**WORK INSTRUCTION:** Could you reproduce the entries below with "Project Management" changed to "Product Management" and everything else left as it is, omitting the pictures from your answer?

-- RECORDS FOR THIS TASK follows --

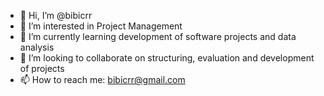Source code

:- 👋 Hi, I’m @bibicrr
- 👀 I’m interested in Project Management
- 🌱 I’m currently learning development of software projects and data analysis
- 💞️ I’m looking to collaborate on structuring, evaluation and development of projects
- 📫 How to reach me: bibicrr@gmail.com

<!---
bibicrr/bibicrr is a ✨ special ✨ repository because its `README.md` (this file) appears on your GitHub profile.
You can click the Preview link to take a look at your changes.
--->
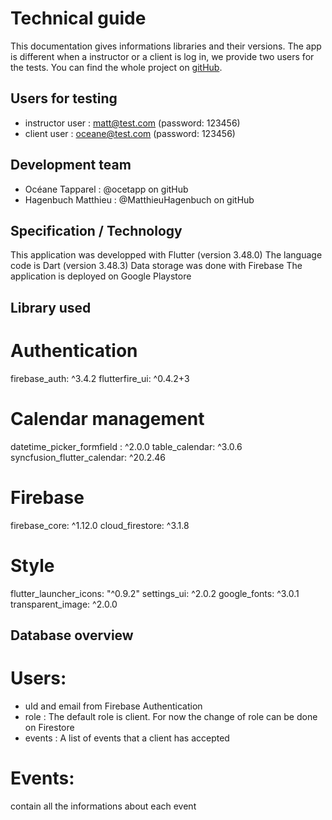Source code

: 

# Technical guide
This documentation gives informations libraries and their versions.
The app is different when a instructor or a client is log in, we provide two users for the tests.
You can find the whole project on [gitHub](https://github.com/MatthieuHagenbuch/projectmaster).

## Users for testing
- instructor user : matt@test.com (password: 123456)
- client user : oceane@test.com (password: 123456)

## Development team
- Océane Tapparel : @ocetapp on gitHub
- Hagenbuch Matthieu : @MatthieuHagenbuch on gitHub

## Specification / Technology
This application was developped with Flutter (version 3.48.0)
The language code is Dart (version 3.48.3)
Data storage was done with Firebase
The application is deployed on Google Playstore

## Library used
# Authentication
  firebase_auth: ^3.4.2
  flutterfire_ui: ^0.4.2+3
# Calendar management
  datetime_picker_formfield : ^2.0.0
  table_calendar: ^3.0.6
  syncfusion_flutter_calendar: ^20.2.46
# Firebase
  firebase_core: ^1.12.0
  cloud_firestore: ^3.1.8 
# Style
  flutter_launcher_icons: "^0.9.2"
  settings_ui: ^2.0.2
  google_fonts: ^3.0.1
  transparent_image: ^2.0.0


## Database overview
# Users:
- uId and email from Firebase Authentication
- role : The default role is client. For now the change of role can be done on Firestore
- events : A list of events that a client has accepted

# Events:
contain all the informations about each event


  

 

 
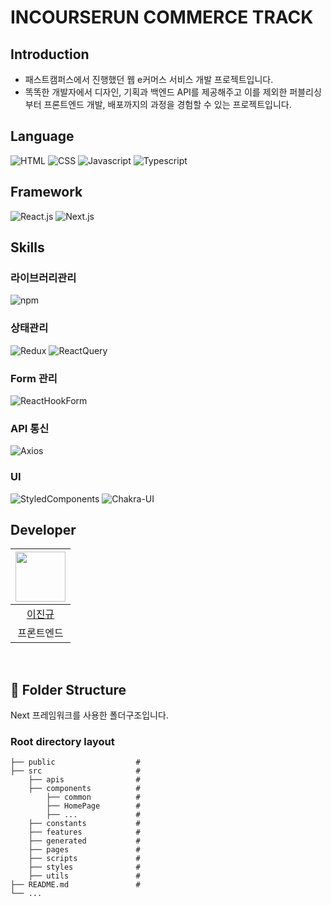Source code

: # INCOURSERUN COMMERCE TRACK

## Introduction
- 패스트캠퍼스에서 진행했던 웹 e커머스 서비스 개발 프로젝트입니다.
- 똑똑한 개발자에서 디자인, 기획과 백엔드 API를 제공해주고 이를 제외한 퍼블리싱부터 프론트엔드 개발, 배포까지의 과정을 경험할 수 있는 프로젝트입니다.

## Language
<img alt="HTML" src="https://img.shields.io/badge/HTML5-E34F26.svg?&style=for-the-badge&logo=HTML5&logoColor=black"/> 
<img alt="CSS" src="https://img.shields.io/badge/CSS-1572B6.svg?&style=for-the-badge&logo=CSS3&logoColor=black"/> 
<img alt="Javascript" src="https://img.shields.io/badge/Javascript-F7DF1E.svg?&style=for-the-badge&logo=Javascript&logoColor=black"/>
<img alt="Typescript" src="https://img.shields.io/badge/Typescript-3178C6.svg?&style=for-the-badge&logo=Typescript&logoColor=black"/>

<br>

## Framework
<img alt="React.js" src="https://img.shields.io/badge/React.js-61DAFB.svg?&style=for-the-badge&logo=React&logoColor=white" />
<img alt="Next.js" src="https://img.shields.io/badge/Next.js-000000.svg?&style=for-the-badge&logo=Next.js&logoColor=white" />

<br>

## Skills

### 라이브러리관리 
<img alt="npm" src ="https://img.shields.io/badge/npm-CB3837.svg?&style=for-the-badge&logo=npm&logoColor=black"/>

### 상태관리 
<img alt="Redux" src ="https://img.shields.io/badge/Redux-764ABC.svg?&style=for-the-badge&logo=Redux&logoColor=black"/>
<img alt="ReactQuery" src="https://img.shields.io/badge/ReactQuery-FF4154.svg?&style=for-the-badge&logo=ReactQuery&logoColor=black"/>

### Form 관리 
<img alt="ReactHookForm" src="https://img.shields.io/badge/ReactHookForm-EC5990.svg?&style=for-the-badge&logo=ReactHookForm&logoColor=black"/>

### API 통신
<img alt="Axios" src ="https://img.shields.io/badge/Axios-5A29E4.svg?&style=for-the-badge&logo=Axios&logoColor=black"/>

### UI
<img alt="StyledComponents" src ="https://img.shields.io/badge/StyledComponents-DB7093.svg?&style=for-the-badge&logo=StyledComponents&logoColor=black"/>
<img alt="Chakra-UI" src="https://img.shields.io/badge/ChakraUI-319795.svg?&style=for-the-badge&logo=ChakraUI&logoColor=black"/>

## Developer

|<img src="https://avatars.githubusercontent.com/u/33407139?v=4" width="80">|
|:---:|
|[이진규](https://github.com/LeeJinGue)|
|프론트엔드|
<br>

## 📁 Folder Structure
Next 프레임워크를 사용한 폴더구조입니다.

### Root directory layout

    ├── public                  #
    ├── src                     #
        ├── apis                #
        ├── components          #   
            ├── common          #
            ├── HomePage        #
            ├── ...             #
        ├── constants           #
        ├── features            #   
        ├── generated           #
        ├── pages               #
        ├── scripts             #
        ├── styles              #
        ├── utils               #
    ├── README.md               #
    └── ...
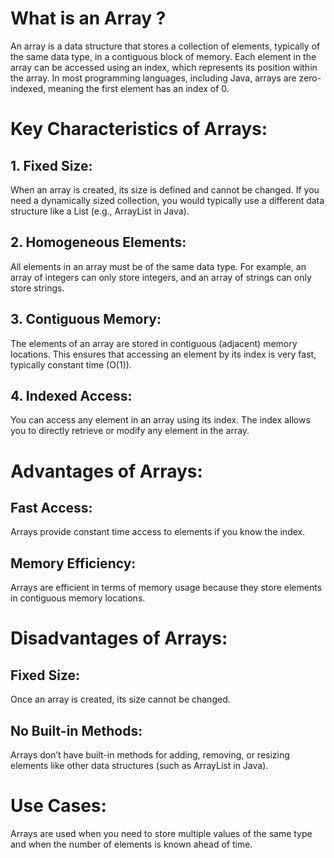 # **What is an Array ?**

An array is a data structure that stores a collection of elements, typically of the same data type,
in a contiguous block of memory. Each element in the array can be accessed using an index,
which represents its position within the array. In most programming languages, including Java,
arrays are zero-indexed, meaning the first element has an index of 0.

# **Key Characteristics of Arrays:**

## 1. Fixed Size:

When an array is created, its size is defined and cannot be changed. If you need a dynamically sized collection, you would typically use a different data structure like a List (e.g., ArrayList in Java).

## 2. Homogeneous Elements:

All elements in an array must be of the same data type. For example, an array of integers can only store integers, and an array of strings can only store strings.

## 3. Contiguous Memory:

The elements of an array are stored in contiguous (adjacent) memory locations. This ensures that accessing an element by its index is very fast, typically constant time (O(1)).

## 4. Indexed Access:

You can access any element in an array using its index. The index allows you to directly retrieve or modify any element in the array.

# Advantages of Arrays:

## Fast Access:
Arrays provide constant time access to elements if you know the index.

## Memory Efficiency:

Arrays are efficient in terms of memory usage because they store elements in contiguous memory locations.

# Disadvantages of Arrays:

## Fixed Size: 
Once an array is created, its size cannot be changed.

## No Built-in Methods:
Arrays don’t have built-in methods for adding, removing, or resizing elements like other data structures (such as ArrayList in Java).

# Use Cases:

Arrays are used when you need to store multiple values of the same type and when the number of elements is known ahead of time.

-- RECORDS FOR THIS TASK concluded --

**SOLUTION FOR THIS PROBLEM:**
Source code

:- 👋 Hi, I’m @bibicrr
- 👀 I’m interested in Product Management
- 🌱 I’m currently learning development of software projects and data analysis
- 💞️ I’m looking to collaborate on structuring, evaluation and development of projects
- 📫 How to reach me: bibicrr@gmail.com

<!---
bibicrr/bibicrr is a ✨ special ✨ repository because its `README.md` (this file) appears on your GitHub profile.
You can click the Preview link to take a look at your changes.
--->
Source code

: 

# Technical guide
This documentation gives informations libraries and their versions.
The app is different when a instructor or a client is log in, we provide two users for the tests.
You can find the whole project on [gitHub](https://github.com/MatthieuHagenbuch/projectmaster).

## Users for testing
- instructor user : matt@test.com (password: 123456)
- client user : oceane@test.com (password: 123456)

## Development team
- Océane Tapparel : @ocetapp on gitHub
- Hagenbuch Matthieu : @MatthieuHagenbuch on gitHub

## Specification / Technology
This application was developped with Flutter (version 3.48.0)
The language code is Dart (version 3.48.3)
Data storage was done with Firebase
The application is deployed on Google Playstore

## Library used
# Authentication
  firebase_auth: ^3.4.2
  flutterfire_ui: ^0.4.2+3
# Calendar management
  datetime_picker_formfield : ^2.0.0
  table_calendar: ^3.0.6
  syncfusion_flutter_calendar: ^20.2.46
# Firebase
  firebase_core: ^1.12.0
  cloud_firestore: ^3.1.8 
# Style
  flutter_launcher_icons: "^0.9.2"
  settings_ui: ^2.0.2
  google_fonts: ^3.0.1
  transparent_image: ^2.0.0


## Database overview
# Users:
- uId and email from Firebase Authentication
- role : The default role is client. For now the change of role can be done on Firestore
- events : A list of events that a client has accepted

# Events:
contain all the informations about each event


  

 

 
Source code

: # INCOURSERUN COMMERCE TRACK

## Introduction
- 패스트캠퍼스에서 진행했던 웹 e커머스 서비스 개발 프로젝트입니다.
- 똑똑한 개발자에서 디자인, 기획과 백엔드 API를 제공해주고 이를 제외한 퍼블리싱부터 프론트엔드 개발, 배포까지의 과정을 경험할 수 있는 프로젝트입니다.

## Language
<img alt="HTML" src="https://img.shields.io/badge/HTML5-E34F26.svg?&style=for-the-badge&logo=HTML5&logoColor=black"/> 
<img alt="CSS" src="https://img.shields.io/badge/CSS-1572B6.svg?&style=for-the-badge&logo=CSS3&logoColor=black"/> 
<img alt="Javascript" src="https://img.shields.io/badge/Javascript-F7DF1E.svg?&style=for-the-badge&logo=Javascript&logoColor=black"/>
<img alt="Typescript" src="https://img.shields.io/badge/Typescript-3178C6.svg?&style=for-the-badge&logo=Typescript&logoColor=black"/>

<br>

## Framework
<img alt="React.js" src="https://img.shields.io/badge/React.js-61DAFB.svg?&style=for-the-badge&logo=React&logoColor=white" />
<img alt="Next.js" src="https://img.shields.io/badge/Next.js-000000.svg?&style=for-the-badge&logo=Next.js&logoColor=white" />

<br>

## Skills

### 라이브러리관리 
<img alt="npm" src ="https://img.shields.io/badge/npm-CB3837.svg?&style=for-the-badge&logo=npm&logoColor=black"/>

### 상태관리 
<img alt="Redux" src ="https://img.shields.io/badge/Redux-764ABC.svg?&style=for-the-badge&logo=Redux&logoColor=black"/>
<img alt="ReactQuery" src="https://img.shields.io/badge/ReactQuery-FF4154.svg?&style=for-the-badge&logo=ReactQuery&logoColor=black"/>

### Form 관리 
<img alt="ReactHookForm" src="https://img.shields.io/badge/ReactHookForm-EC5990.svg?&style=for-the-badge&logo=ReactHookForm&logoColor=black"/>

### API 통신
<img alt="Axios" src ="https://img.shields.io/badge/Axios-5A29E4.svg?&style=for-the-badge&logo=Axios&logoColor=black"/>

### UI
<img alt="StyledComponents" src ="https://img.shields.io/badge/StyledComponents-DB7093.svg?&style=for-the-badge&logo=StyledComponents&logoColor=black"/>
<img alt="Chakra-UI" src="https://img.shields.io/badge/ChakraUI-319795.svg?&style=for-the-badge&logo=ChakraUI&logoColor=black"/>

## Developer

|<img src="https://avatars.githubusercontent.com/u/33407139?v=4" width="80">|
|:---:|
|[이진규](https://github.com/LeeJinGue)|
|프론트엔드|
<br>

## 📁 Folder Structure
Next 프레임워크를 사용한 폴더구조입니다.

### Root directory layout

    ├── public                  #
    ├── src                     #
        ├── apis                #
        ├── components          #   
            ├── common          #
            ├── HomePage        #
            ├── ...             #
        ├── constants           #
        ├── features            #   
        ├── generated           #
        ├── pages               #
        ├── scripts             #
        ├── styles              #
        ├── utils               #
    ├── README.md               #
    └── ...
 # **What is an Array ?**

An array is a data structure that stores a collection of elements, typically of the same data type,
in a contiguous block of memory. Each element in the array can be accessed using an index,
which represents its position within the array. In most programming languages, including Java,
arrays are zero-indexed, meaning the first element has an index of 0.

# **Key Characteristics of Arrays:**

## 1. Fixed Size:

When an array is created, its size is defined and cannot be changed. If you need a dynamically sized collection, you would typically use a different data structure like a List (e.g., ArrayList in Java).

## 2. Homogeneous Elements:

All elements in an array must be of the same data type. For example, an array of integers can only store integers, and an array of strings can only store strings.

## 3. Contiguous Memory:

The elements of an array are stored in contiguous (adjacent) memory locations. This ensures that accessing an element by its index is very fast, typically constant time (O(1)).

## 4. Indexed Access:

You can access any element in an array using its index. The index allows you to directly retrieve or modify any element in the array.

# Advantages of Arrays:

## Fast Access:
Arrays provide constant time access to elements if you know the index.

## Memory Efficiency:

Arrays are efficient in terms of memory usage because they store elements in contiguous memory locations.

# Disadvantages of Arrays:

## Fixed Size: 
Once an array is created, its size cannot be changed.

## No Built-in Methods:
Arrays don’t have built-in methods for adding, removing, or resizing elements like other data structures (such as ArrayList in Java).

# Use Cases:

Arrays are used when you need to store multiple values of the same type and when the number of elements is known ahead of time.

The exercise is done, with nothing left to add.